** Opening Source information block **

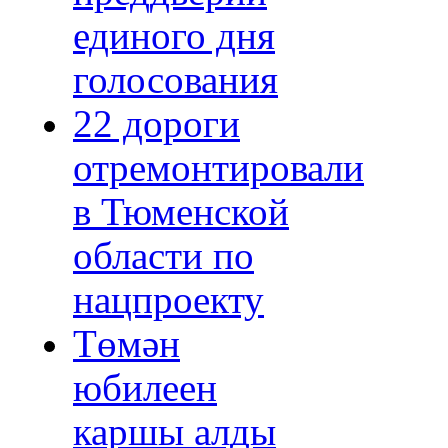
единого дня
голосования
22 дороги
отремонтировали
в Тюменской
области по
нацпроекту
Төмән
юбилеен
каршы алды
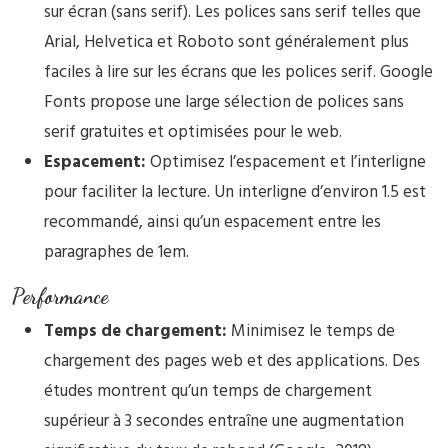
sur écran (sans serif). Les polices sans serif telles que
Arial, Helvetica et Roboto sont généralement plus
faciles à lire sur les écrans que les polices serif. Google
Fonts propose une large sélection de polices sans
serif gratuites et optimisées pour le web.
Espacement:
Optimisez l’espacement et l’interligne
pour faciliter la lecture. Un interligne d’environ 1.5 est
recommandé, ainsi qu’un espacement entre les
paragraphes de 1em.
Performance
Temps de chargement:
Minimisez le temps de
chargement des pages web et des applications. Des
études montrent qu’un temps de chargement
supérieur à 3 secondes entraîne une augmentation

** Closing Source information block **

→ **To do**:
Every entry above is to be repeated word for word, with all pictures omitted.

→ **Completed task**:
единого дня
голосования
22 дороги
отремонтировали
в Тюменской
области по
нацпроекту
Төмән
юбилеен
каршы алды
sur écran (sans serif). Les polices sans serif telles que
Arial, Helvetica et Roboto sont généralement plus
faciles à lire sur les écrans que les polices serif. Google
Fonts propose une large sélection de polices sans
serif gratuites et optimisées pour le web.
Espacement:
Optimisez l’espacement et l’interligne
pour faciliter la lecture. Un interligne d’environ 1.5 est
recommandé, ainsi qu’un espacement entre les
paragraphes de 1em.
Performance
Temps de chargement:
Minimisez le temps de
chargement des pages web et des applications. Des
études montrent qu’un temps de chargement
supérieur à 3 secondes entraîne une augmentation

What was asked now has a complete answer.